◆ **FRAGMENTO SELECCIONADO**
Al Pacino
“¿Yo, leyenda? Leyenda era Brando”
A sus 74 años, Al Pacino, grande de la historia del cine, reflexiona sobre su vida y su obra ante el estreno de 'La sombra del actor'
Cuando el puñado de periodistas entra en la suite, Al Pacino ya está ahí, parafraseando al dinosaurio de Monterroso. Primero se escucha su voz, grave, gutural, que gorjea cantarina; después se ven unas opacas gafas de sol. Pelo cardado, camisa negra abierta casi hasta el ombligo, mechones canosos que asoman a borbotones desde el pecho, muñequera, coca-cola y agua. Es decir, aspecto de rolling stone, hermano carnal de Jagger, Wood y Richards. Pacino hombre (East Harlem, Nueva York, 1940) es igual que el Pacino leyenda. Los cinéfilos babean: el mito supera el examen.
Festival de Venecia. Finales de agosto. La noche ha sido larga, como atestiguan las fotos en la Red. El actor que explicó en dos pinceladas el capitalismo salvaje (“Mi padre le hizo una oferta que no pudo rechazar”) está feliz. Ha presentado dos películas. Una ha sido recibido con críticas divididas: en Manglehorn encarna a un cerrajero encallado en su solitaria existencia; la presencia —enorme— de Pacino hace imposible que alguien se crea el personaje. Pero en la otra... en la otra encarna a un actor, leyenda del teatro, fanático de Shakespeare, grande del cine, que ha perdido su talento para la interpretación y por tanto roza en su depresión el suicidio. Hasta que se lía con una joven lesbiana (a la que da vida Greta Gerwig) y empieza a cabalgar por una surrealista montaña rusa vital. La sombra del actor —que se estrena en España el próximo viernes— se rodó en 20 días en la casa de su director, otro gran veterano, Barry Levinson, y se basa, aunque muy expurgada por el guionista y actor Buck Henry, en la novela La humillación, de Philip Roth. “Tanto Barry como yo nos interesamos por los derechos del libro y acabamos por cruzar nuestros pasos. La filmamos al estilo guerrilla: en 20 días, en su casa, en unas jornadas en otoño y otras en invierno. Sinceramente, es que queríamos hacer la película”.

◆ **REALICE LO SIGUIENTE**
**A)** Reproduzca del artículo sobre Al Pacino el fragmento que va desde "A sus 74 años, Al" hasta "supera el examen.", ambos incluidos.
**B)** Prosiga la redacción del artículo sobre Al Pacino a partir de su última oración.
Las entradas no desempeñan papel alguno en esto.

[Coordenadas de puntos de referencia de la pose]
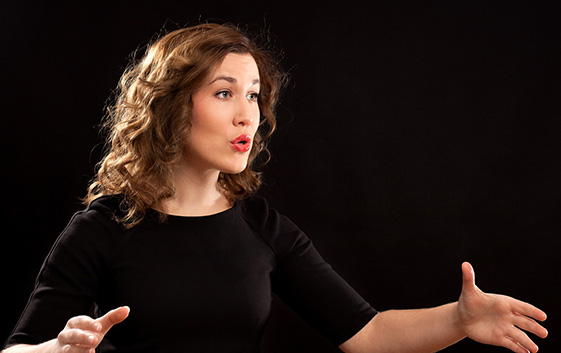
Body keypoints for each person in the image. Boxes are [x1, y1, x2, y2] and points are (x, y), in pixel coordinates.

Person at [3, 22, 548, 353]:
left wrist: (457, 319)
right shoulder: (103, 228)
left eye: (255, 95)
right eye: (224, 93)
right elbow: (20, 350)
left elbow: (368, 333)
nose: (248, 115)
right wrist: (58, 346)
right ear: (170, 105)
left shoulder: (261, 227)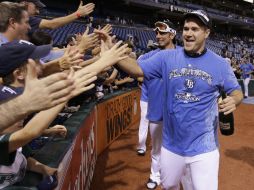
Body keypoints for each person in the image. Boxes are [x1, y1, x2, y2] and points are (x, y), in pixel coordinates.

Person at [106, 10, 243, 190]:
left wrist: (234, 100)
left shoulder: (219, 64)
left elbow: (236, 91)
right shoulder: (166, 58)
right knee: (169, 185)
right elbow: (136, 69)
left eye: (195, 29)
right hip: (171, 145)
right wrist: (111, 51)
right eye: (186, 28)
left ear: (207, 33)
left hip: (204, 147)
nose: (188, 33)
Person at [136, 20, 177, 189]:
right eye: (157, 33)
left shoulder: (183, 54)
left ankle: (174, 178)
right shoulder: (148, 56)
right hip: (157, 110)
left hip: (178, 111)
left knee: (179, 148)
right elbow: (136, 72)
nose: (158, 36)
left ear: (172, 34)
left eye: (162, 33)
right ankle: (155, 176)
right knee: (156, 149)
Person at [19, 0, 95, 32]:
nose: (38, 12)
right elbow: (51, 24)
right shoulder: (21, 18)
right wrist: (78, 14)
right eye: (36, 7)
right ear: (25, 3)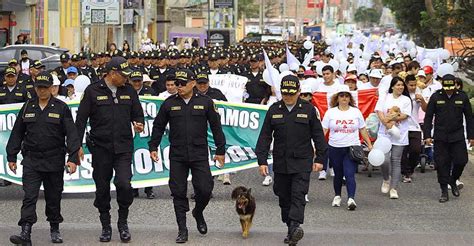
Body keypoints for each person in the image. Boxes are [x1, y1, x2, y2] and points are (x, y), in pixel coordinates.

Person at [148, 69, 226, 243]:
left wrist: (220, 151)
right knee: (178, 192)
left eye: (183, 83)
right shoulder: (169, 103)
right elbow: (158, 126)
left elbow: (216, 127)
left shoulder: (206, 102)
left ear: (193, 83)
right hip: (177, 154)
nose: (179, 87)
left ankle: (198, 212)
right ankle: (182, 229)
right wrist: (153, 146)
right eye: (177, 83)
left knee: (205, 189)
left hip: (199, 153)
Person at [75, 57, 145, 243]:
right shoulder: (92, 91)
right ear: (112, 74)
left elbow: (138, 113)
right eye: (124, 75)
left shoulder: (129, 91)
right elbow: (81, 120)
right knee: (102, 188)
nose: (127, 79)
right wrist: (76, 147)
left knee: (124, 184)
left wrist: (139, 124)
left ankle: (123, 222)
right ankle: (105, 225)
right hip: (101, 148)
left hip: (123, 148)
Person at [6, 72, 81, 245]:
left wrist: (72, 158)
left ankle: (54, 227)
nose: (42, 91)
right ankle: (25, 232)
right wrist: (11, 155)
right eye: (39, 87)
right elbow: (17, 133)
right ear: (35, 88)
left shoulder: (61, 107)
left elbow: (71, 134)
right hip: (32, 160)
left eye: (45, 87)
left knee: (53, 198)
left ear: (51, 88)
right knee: (29, 196)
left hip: (54, 160)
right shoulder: (27, 107)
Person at [256, 75, 327, 245]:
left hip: (302, 161)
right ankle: (290, 227)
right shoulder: (274, 109)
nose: (288, 96)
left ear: (299, 92)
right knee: (283, 195)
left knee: (298, 194)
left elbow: (318, 136)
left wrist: (320, 158)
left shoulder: (308, 110)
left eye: (291, 93)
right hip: (281, 161)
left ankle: (295, 226)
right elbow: (265, 136)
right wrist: (262, 161)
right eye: (285, 93)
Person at [423, 74, 474, 203]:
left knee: (461, 160)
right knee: (441, 164)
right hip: (440, 136)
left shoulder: (462, 97)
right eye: (447, 87)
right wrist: (427, 135)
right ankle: (444, 190)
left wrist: (471, 136)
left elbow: (469, 118)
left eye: (451, 87)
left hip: (457, 136)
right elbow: (428, 117)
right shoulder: (436, 96)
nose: (449, 90)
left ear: (455, 84)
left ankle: (453, 179)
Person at [322, 87, 372, 210]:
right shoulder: (330, 112)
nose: (344, 98)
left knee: (349, 174)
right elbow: (324, 130)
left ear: (350, 98)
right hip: (335, 147)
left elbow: (362, 129)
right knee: (338, 174)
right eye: (341, 96)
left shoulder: (356, 112)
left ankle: (351, 199)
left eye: (347, 96)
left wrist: (369, 144)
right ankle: (337, 196)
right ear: (337, 98)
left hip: (352, 147)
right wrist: (317, 145)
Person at [375, 76, 411, 199]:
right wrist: (386, 123)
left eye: (402, 85)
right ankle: (386, 179)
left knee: (396, 161)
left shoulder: (406, 99)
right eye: (398, 85)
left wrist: (391, 119)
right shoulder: (385, 97)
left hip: (399, 133)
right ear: (392, 86)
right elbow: (379, 111)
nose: (400, 87)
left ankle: (394, 188)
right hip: (384, 133)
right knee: (384, 159)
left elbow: (405, 115)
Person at [401, 75, 427, 183]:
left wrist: (422, 100)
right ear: (406, 84)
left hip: (415, 127)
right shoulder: (401, 95)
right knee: (403, 151)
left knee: (416, 150)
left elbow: (425, 109)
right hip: (403, 127)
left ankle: (411, 169)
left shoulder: (418, 94)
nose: (412, 87)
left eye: (414, 85)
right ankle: (405, 173)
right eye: (410, 85)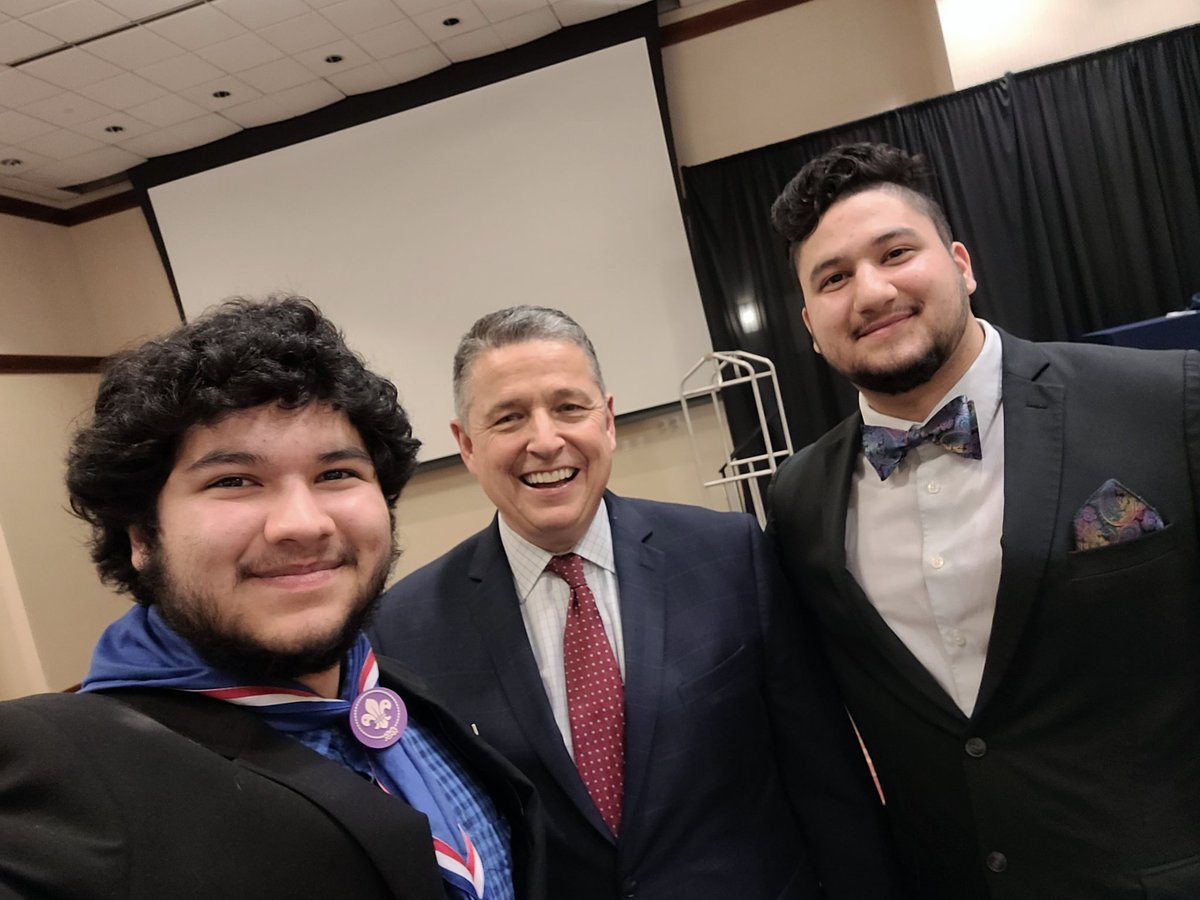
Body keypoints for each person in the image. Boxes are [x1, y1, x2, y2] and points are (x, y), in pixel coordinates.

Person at [766, 141, 1200, 900]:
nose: (869, 292)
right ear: (810, 324)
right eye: (833, 279)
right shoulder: (797, 502)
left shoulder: (1166, 401)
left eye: (895, 252)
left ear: (961, 263)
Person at [0, 297, 543, 900]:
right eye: (233, 481)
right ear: (141, 536)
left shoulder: (394, 690)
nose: (303, 524)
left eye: (336, 474)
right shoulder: (67, 769)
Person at [370, 305, 906, 900]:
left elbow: (827, 781)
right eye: (508, 418)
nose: (545, 441)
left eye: (569, 408)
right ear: (467, 444)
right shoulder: (406, 629)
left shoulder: (732, 556)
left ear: (608, 420)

◆ **RESPUESTAS A TAREAS**
**A)**
A sus 74 años, Al Pacino, grande de la historia del cine, reflexiona sobre su vida y su obra ante el estreno de 'La sombra del actor'
Cuando el puñado de periodistas entra en la suite, Al Pacino ya está ahí, parafraseando al dinosaurio de Monterroso. Primero se escucha su voz, grave, gutural, que gorjea cantarina; después se ven unas opacas gafas de sol. Pelo cardado, camisa negra abierta casi hasta el ombligo, mechones canosos que asoman a borbotones desde el pecho, muñequera, coca-cola y agua. Es decir, aspecto de rolling stone, hermano carnal de Jagger, Wood y Richards. Pacino hombre (East Harlem, Nueva York, 1940) es igual que el Pacino leyenda. Los cinéfilos babean: el mito supera el examen.

**B)**
Sus proyectos
Entre los proyectos que maneja Al Pacino está el trabajar por primera vez con Martin Scorsese en The Irishman, “con Joe Pesci y Bobby [Robert de Niro], y se mantiene en pie a pesar de los retrasos. ¡Vaya grupillo de italianos!”. A Scorsese le conoció al inicio de su carrera: “Yo existía antes de El Padrino [ironiza], pero nunca ha surgido la posibilidad de colaborar juntos”.
Dos rodajes que sí ha acometido son Danny Collins, del debutante Dan Fogelman, un drama basado en la historia real del cantante folk Steve Tilston; y Beyond deceit, de Shintaro Shimosawa, un thriller que filma ahora mismo con Anthony Hopkins.
Pacino se presenta ante los periodistas: “Solo entiendo las charlas hablando con los ojos, como la gente normal”. Entran oleadas de luz entre las celosías seudoárabes de los inmensos ventanales del hotel veneciano. Ya hemos dicho que la noche fue larga. El actor se quita las gafas de sol, las dobla y las deposita con delicadeza encima de la mesa. Parpadea varias veces, pone morros, y se esconde de nuevo tras las gafas entre risas. “Hoy no es el día”. De repente, comienza a reflexionar sobre las relaciones paternofiliales, su carrera, el teatro, su aura de leyenda, sus hijos. La charla, prevista para 20 minutos, se alarga hasta la hora. Por dos veces una representante de la agencia de prensa internacional del filme intenta cortarle. A la primera, el neoyorquino, actor sin el que no se entendería el cine de los años setenta, responde: “Estoy calentando”. A la segunda, solo la taladra con la mirada. A sus espaldas, otro anciano, divertido ante el carajal que ha montado el intérprete con este retraso en el horario del festival, come fruta y queso. “Es un buen amigo. Llevamos juntos... Bueno, cada vez que yo diga algo y él sonría, sabrán que he mentido”. El viejo se parte. “¿Ven?”.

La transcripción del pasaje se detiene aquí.